All data downloaded with this tool will be tracks (either sequence tracks or various kinds of annotation tracks).
Which types of annotation are available for download is different from organism to organism and depends on the data sources that QIAGEN has included for download.
The Ensembl human gene annotation download will produce various tracks describing the chromosomal positions of features such as exons, genes, untranslated region (UTRs), transcripts, selenocysteines, coding sequences (CDSs) and mRNAs. The tracks will be saved in a folder called "Genomes" in the CLC_References folder of the Navigation Area. Previous downloads are listed in the Reference Data Manager dialog, and can be deleted from there if needed (but note that this requires admin rights if the files are located on a server).

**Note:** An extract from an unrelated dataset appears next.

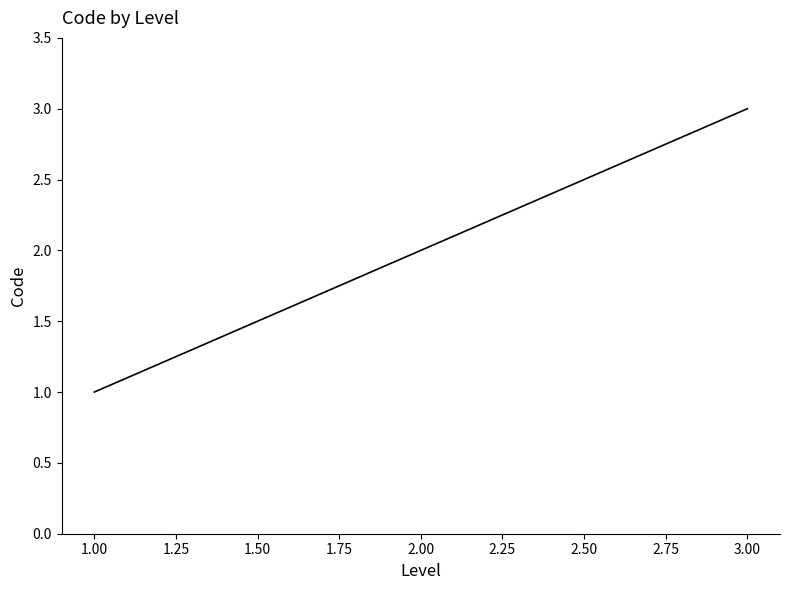

How many lines are shown in the chart?

1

When GFF3 files are imported, an output track will be issued for each feature type present in the file (see here), and in addition, the Workbench will generate an (RNA) track that aggregates all the types that were "RNA" into one track (i.e., all the children of "mature_transcript", which is the parent of "mRNA", which is the parent of the "NSD_transcript"); and a (Gene) track that includes genes and Gene-like types annotations like ncRNA_gene, plastid_gene, and tRNA_gene. These "(RNA)" and "(Gene)" tracks are different from the ones ending with "_mRNA" and in "_Gene" in that they compile all relevant annotations in a single track, making them the track of choice for subsequent analysis (RNA-Seq for example).
UCSC Genome Browser available data include dbsnp variants and chromosome ideograms, also called a cytogenetic ideograms, i.e., a chromosome map with numbered banding patterns that shows the relationship between the two chromosome arms and the centromere (figure 8.5). However, variants downloaded from UCSC will not be annotated on the mitochondrial genome.